1. Clear and relatively easy to accomplish paint scheme. The ITC minimum is 3 visible and distinct colors. That’s easy, and not quite what I mean. By clear and relatively easy I am talking about making sure you have a few quick and easy steps to finishing each model in the army, with the ability to step it up on the character and big models to really make them look nice.
For example, my Pre-Heresy Death Guard army was a simple scheme. Off-white armor, green and gold accents. Dark grey weapons with metal accents. Then wash the model to bring it all together. When looking to do my new Necron army I tried the same idea. Gold, red accents, dark grey weapons, green accents, wash. You’ll notice I used to try to do a lot of free hand type stuff. As time passed I become much more interested in the armies being complete than being amazing looking. I also recognized that I would never be a great painter, so I became determined to be a fast and efficient painter instead.

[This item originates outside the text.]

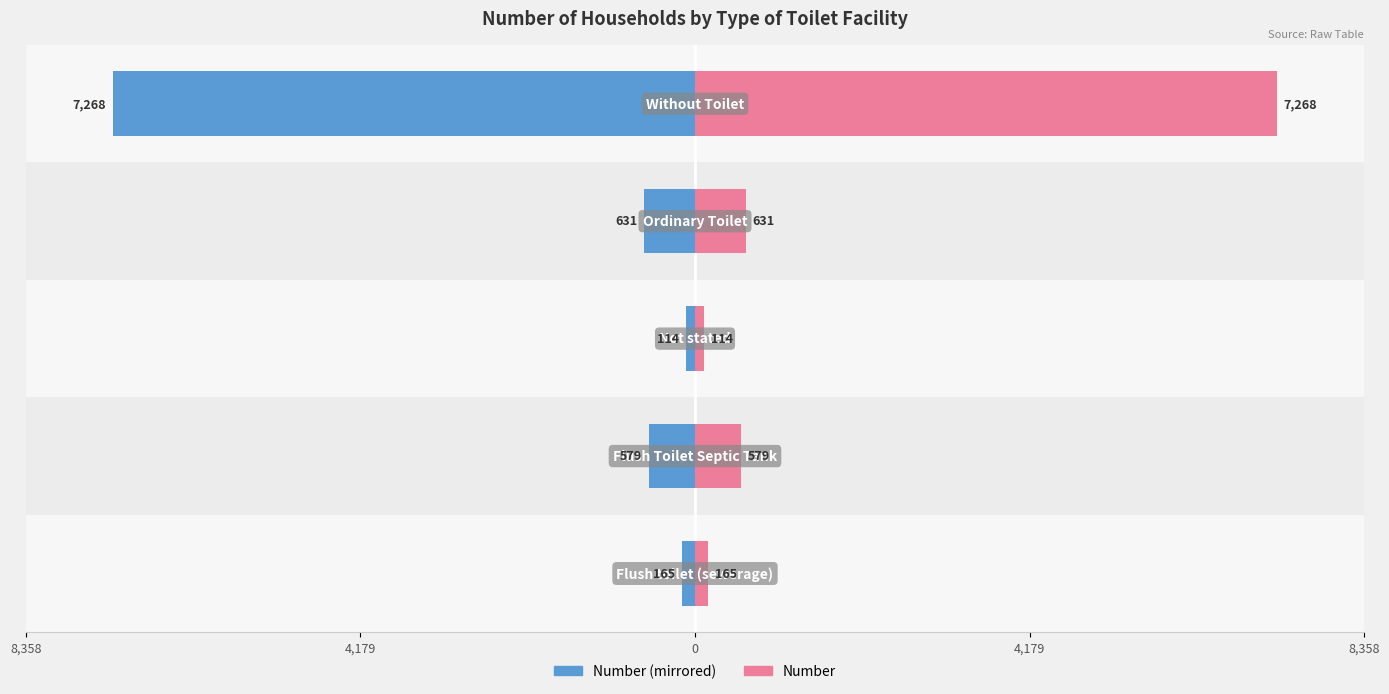

List the series in order of their peak value, highest first.

Number, Number (Left)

If you look back through my armies you will see that same trend of 2 main colors, a few accents, and washes. The key is to pick fast and easy ways to get the models done and looking good. Usually washes and dry brushing work best for me.
2. Colored Primers. This is key to all my armies, and it’s also key to step 1! All the armies I complete quickly use colored primers. The Gold Crons will obviously be primed with a gold primer. My previous Necron army was primed either silver or blue. The vehicles with large amounts of blue were obviously primed blue while the Necrons themselves were primed Silver. My Silver Marines were silver primer, the Death Guard were actually primed brown. The key to that was I then used a quick heavy dry brushing of White Scar over that, which once washed, really made a great color. Again, quick and easy to execute is key.

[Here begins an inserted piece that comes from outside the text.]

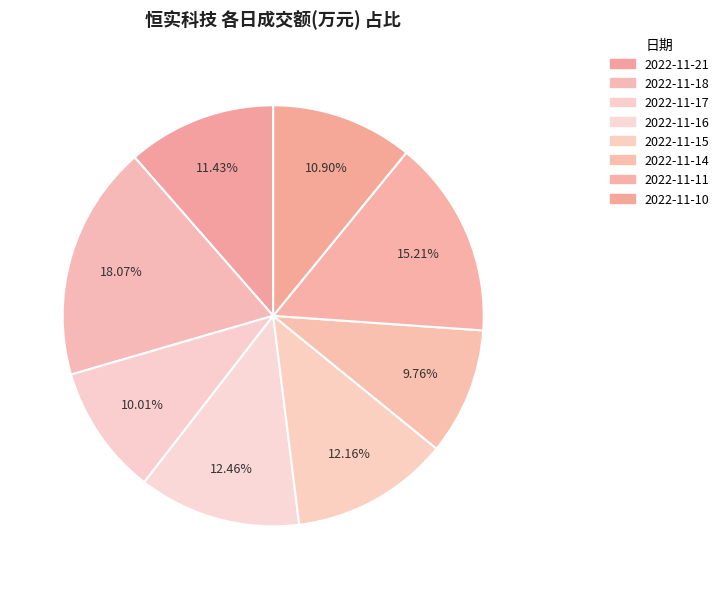

To the nearest percent, what is the difference between the 2022-11-14 and 2022-11-10 slice percentages?

1%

3. Dry Brush, Washes, Glaze, and Texture. Games Workshop puts out a veritable cornucopia of paint products these days. Use them! The most effective tools to getting models up to speed quickly is mastering the Dry Brush technique and figuring out how to use the different paints effectively. Learning to use washes well is a huge bonus to your ability to speed paint. If you want things to look weathered and dirty quickly, especially tank treads, look no further than the Typhus Corrosion textured paint, it’s amazing. If you want to make your bases look a little better than learn to do static grass fast, or get some of the GW snow paint, it makes great looking snow very easily.

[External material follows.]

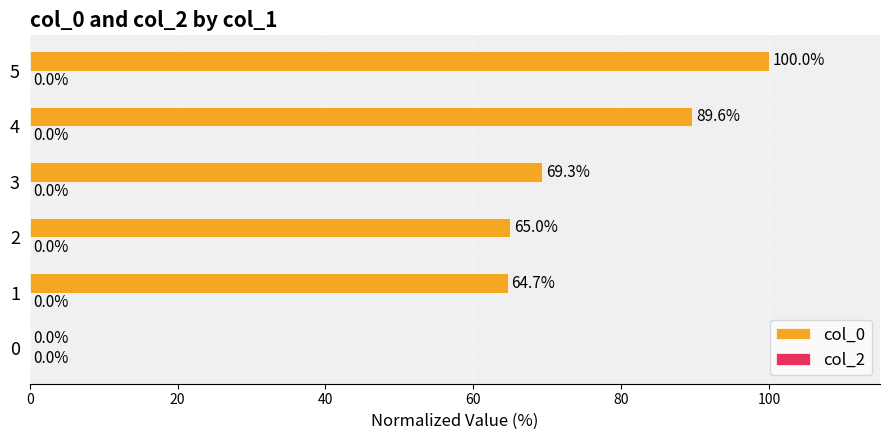

Which category has the highest value across all series?

5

4. Time. If you want to really tear through an army fast, you need to combine the above strategies with some seriously blocked out time in your schedule. Maybe it’s dedicating 2 hours a night for 10 days straight, I’ve done that. Or, like with my Necrons in 5 Days it was Day 1: Primer. Day 2: Dry brush layers and accent colors. Day 3: Washes and begin details. Day 4: Basing. Day 5: Final details and glue in green rods. I went into it with a plan, I also made sure that day 2 I had a solid 5 hours to work on all the dry brush layers for the blue, gold, and the accent colors.
One of the coolest parts of playing 40k is playing with a fully painted army against fully painted armies and admiring the work of other hobbyists at the various events around the country. If you have a project you’re dying to get finished but it seems too daunting, try out the 4 strategies above, I think you’ll find that with just steps 1 and 2 you can significantly cut down the amount of time it will take you to paint a whole army to a good standard. Good luck!